■ GIVEN REQUEST 1: Translate this sentence from the passage on Sergio Zyman into Spanish: "Brilliant and irascible, Zyman is best known for reinventing The Coca-Cola Company's marketing approach by spearheading the launches of such world-class global brands as Diet Coke, New Coke, Classic Coke, Fruitopia, and Sprite."
■ GIVEN REQUEST 2: In the passage on Sergio Zyman, over what combined period did he direct Coca-Cola's multibillion-dollar marketing effort?
■ GIVEN REQUEST 3: Using the passage on Sergio Zyman, explain in one to three sentences how he reinvented The Coca-Cola Company's marketing approach.

■ ARTICLE:
Problem is, it's not working.

So says the "Aya-Cola," Sergio Zyman, two-time marketing czar of Coca-Cola and today quite possibly the most famous marketer--and marketing gadfly--in the world. Brilliant and irascible, Zyman is best known for reinventing The Coca-Cola Company's marketing approach by spearheading the launches of such world-class global brands as Diet Coke, New Coke, Classic Coke, Fruitopia, and Sprite. Over a combined thirteen-year period, Zyman directed a zestful multibillion-dollar marketing effort, masterminding such timeless campaigns as "Coke Is It!" and "Always Coca-Cola," that resulted in sales of more than 15 billion cases of Coke products per year to over 5 billion consumers in 190 countries.

■ DATASET SECTION:
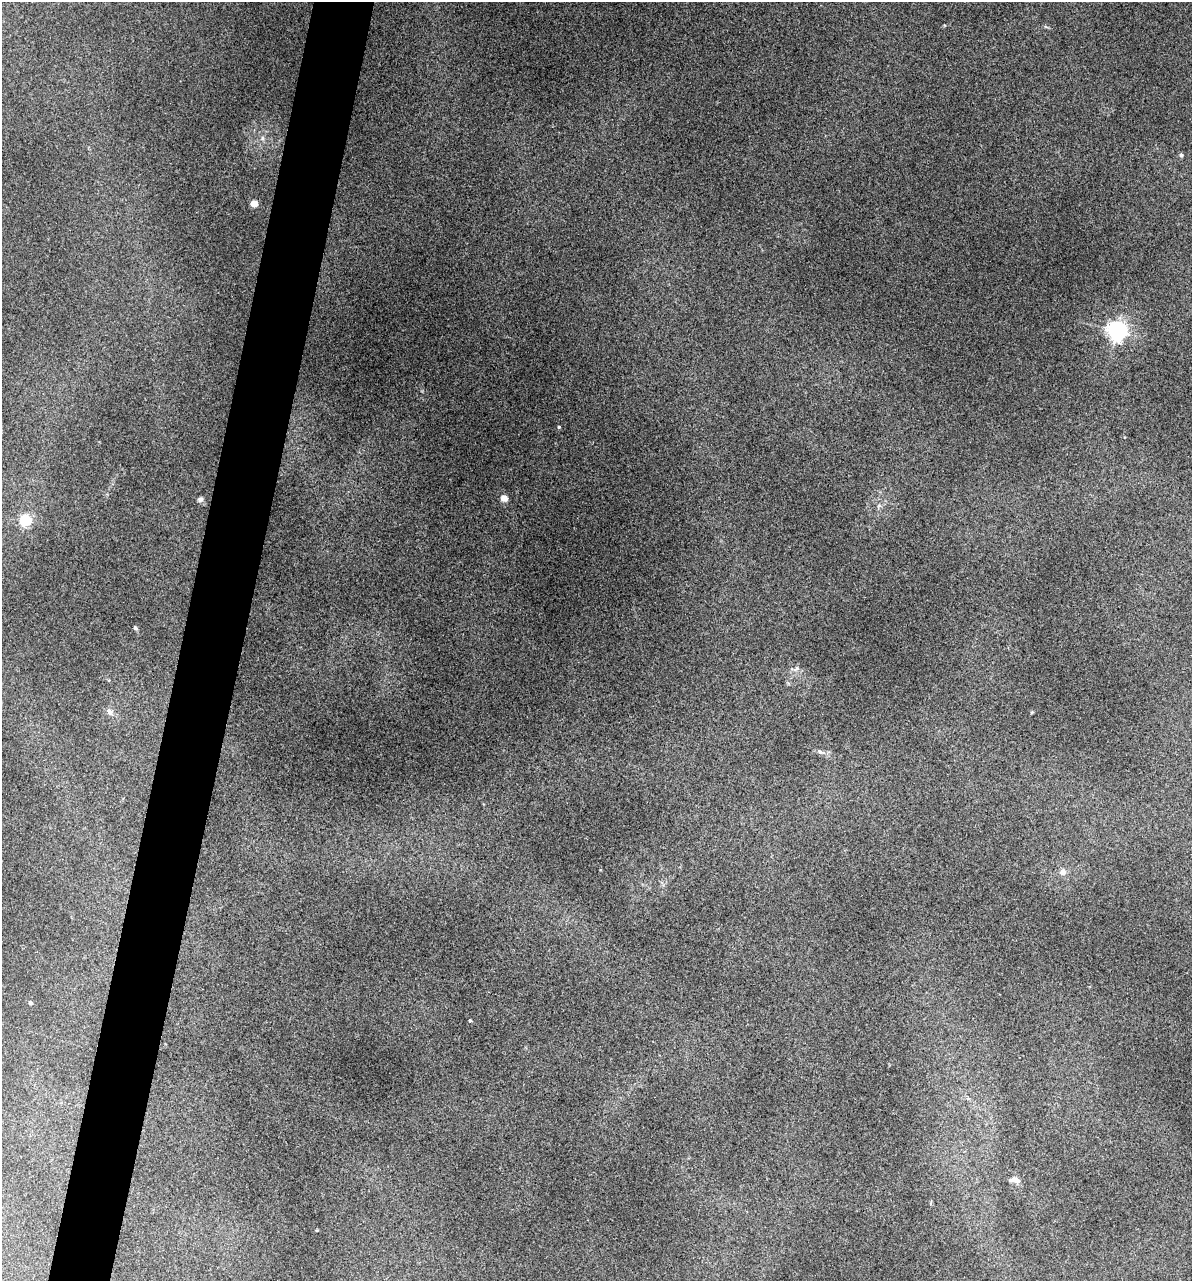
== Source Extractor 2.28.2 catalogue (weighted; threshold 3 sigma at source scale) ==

■ WRITTEN RESPONSE 1: Brillante e irascible, Zyman es conocido sobre todo por haber reinventado el enfoque de marketing de The Coca-Cola Company al encabezar los lanzamientos de marcas globales de primer nivel como Diet Coke, New Coke, Classic Coke, Fruitopia y Sprite.

■ WRITTEN RESPONSE 2: A combined thirteen-year period.

■ WRITTEN RESPONSE 3: He reinvented it by spearheading the launches of world-class global brands such as Diet Coke, New Coke, Classic Coke, Fruitopia, and Sprite.